Enter the zanpaktou rebellion

Things have been rough no doubt and I get it....I'm just as bad as he is sometimes with the bashing of people and for that fact I'm sorry, I'm trying to lay off and just let whatever negative feelings I have for him roll away because my feelings for you are greater and will always be greater than whatever hatred or anger I hold towards him.

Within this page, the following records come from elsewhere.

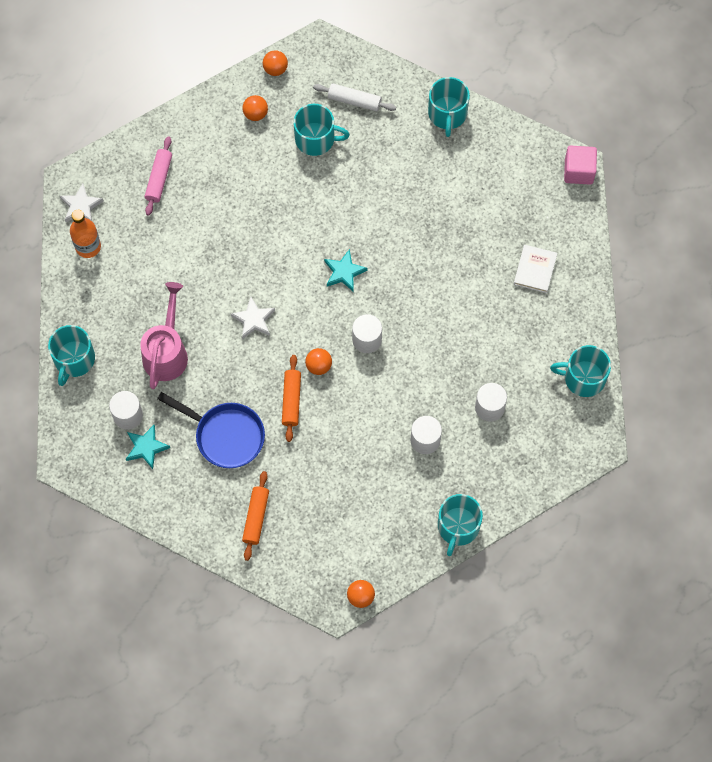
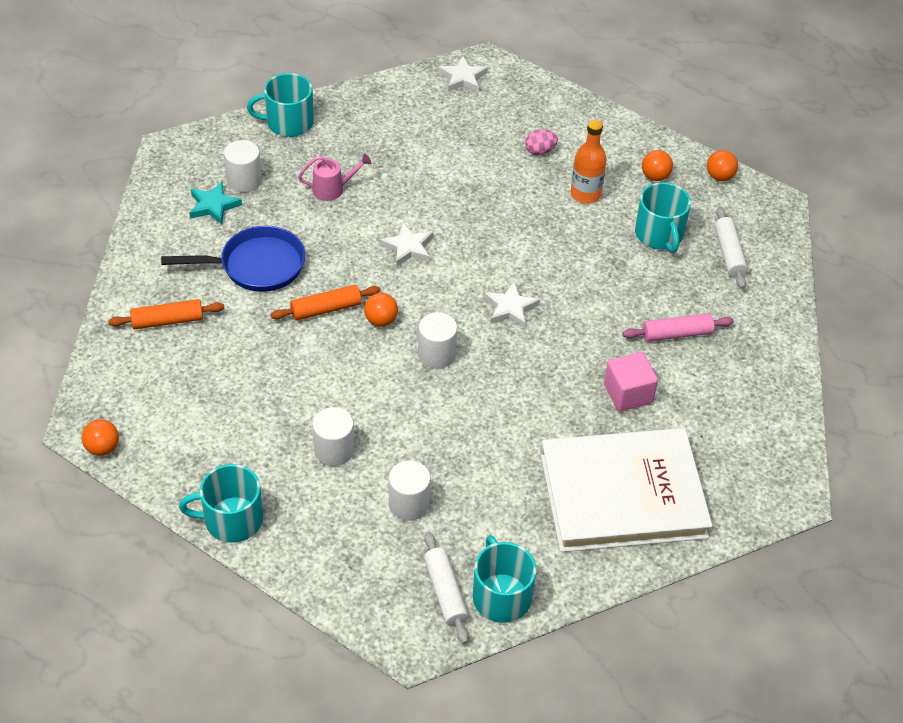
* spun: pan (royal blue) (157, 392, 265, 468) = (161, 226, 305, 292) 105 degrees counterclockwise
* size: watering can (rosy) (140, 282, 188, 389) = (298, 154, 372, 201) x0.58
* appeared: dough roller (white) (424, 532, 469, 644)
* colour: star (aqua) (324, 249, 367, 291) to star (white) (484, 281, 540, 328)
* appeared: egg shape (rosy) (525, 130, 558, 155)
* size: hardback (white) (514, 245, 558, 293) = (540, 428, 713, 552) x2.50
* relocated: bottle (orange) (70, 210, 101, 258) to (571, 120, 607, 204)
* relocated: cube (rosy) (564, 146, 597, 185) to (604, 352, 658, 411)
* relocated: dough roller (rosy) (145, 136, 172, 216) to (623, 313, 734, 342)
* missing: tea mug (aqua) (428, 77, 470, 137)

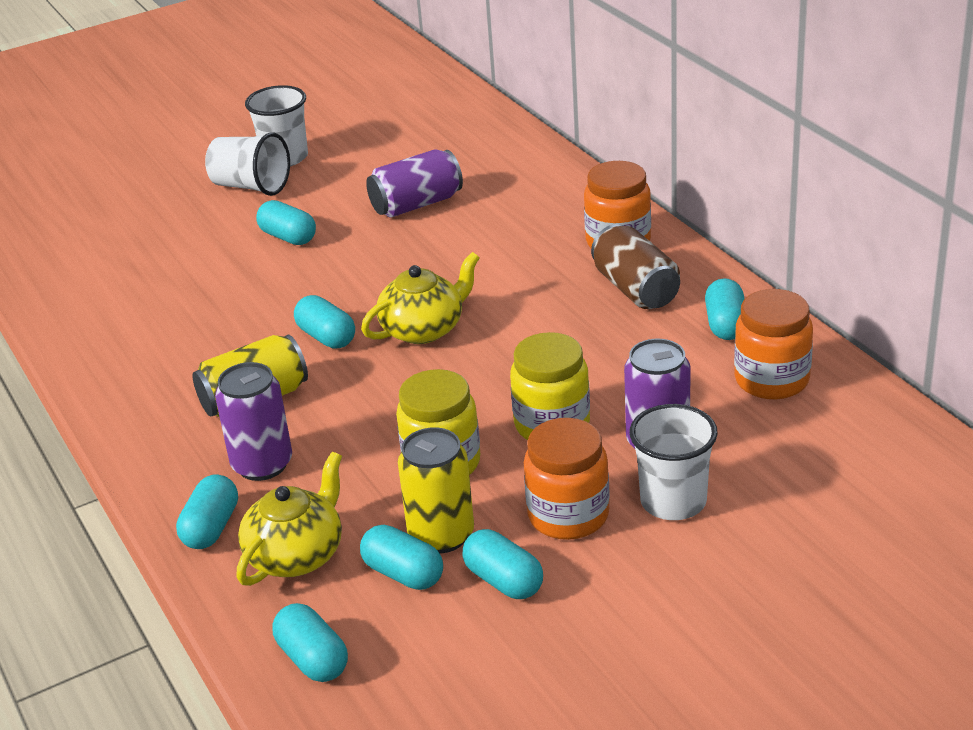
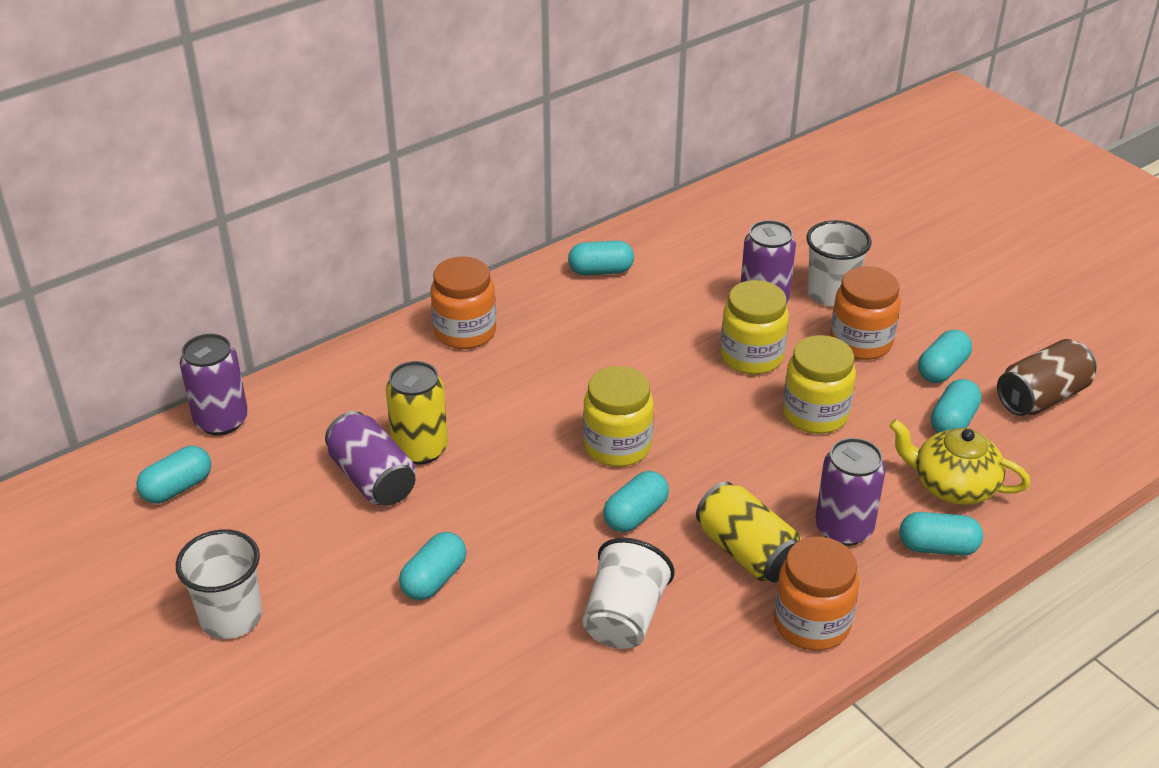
* relocated: capsule (aqua) (272, 603, 348, 682) to (136, 446, 212, 504)
* appeared: can (violet) (180, 334, 248, 435)
* relocated: can (golden) (398, 427, 474, 553) to (386, 361, 448, 465)
* exchanged: teapot (golden) (361, 252, 480, 344) to preserve jar (golden) (583, 366, 654, 467)
* relocated: tumbler (white) (205, 132, 290, 196) to (583, 538, 674, 649)
* relocated: preserve jar (orange) (734, 289, 813, 400) to (774, 537, 859, 651)
* relocated: can (dark brown) (591, 224, 680, 309) to (997, 339, 1096, 416)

I know things get shaky and we fight sometimes and we get on each others nerves and such but what couple doesn't have these problems especially because we've been living in each others pockets for several months, we were bound to fight and get upset then add on the fact that our respective friends don't get along that ads more pressure and fuel to the fire and then there (was) my jealousy towards him it just seemed like he was getting more of your time and attention then I was and I know this isn't a competition to see who can get more of your attention but I can't help but get frustrated because well my track record speaks for itself most people use me as a "gateway" boyfriend so they can get what they really want or who in these situations, now I'm not saying your like everyone else but what I am saying is I scare easily and I worry about losing you every day because you'll find someone better than me...because in the end I may be one of a kind but that makes me a lot easier to forget.
Now just so I'm being as clear as I hope I'm being
1.I love you and will always love you.
2.I may hate him but he is your best friend and I can respect that.
3.We may fight but even in those times of arguing my love for you never weans.
4.You are the most beautiful women (both inside and out) I have ever had the grace of laying my eyes on.

I love you and I hope this gets to you soon.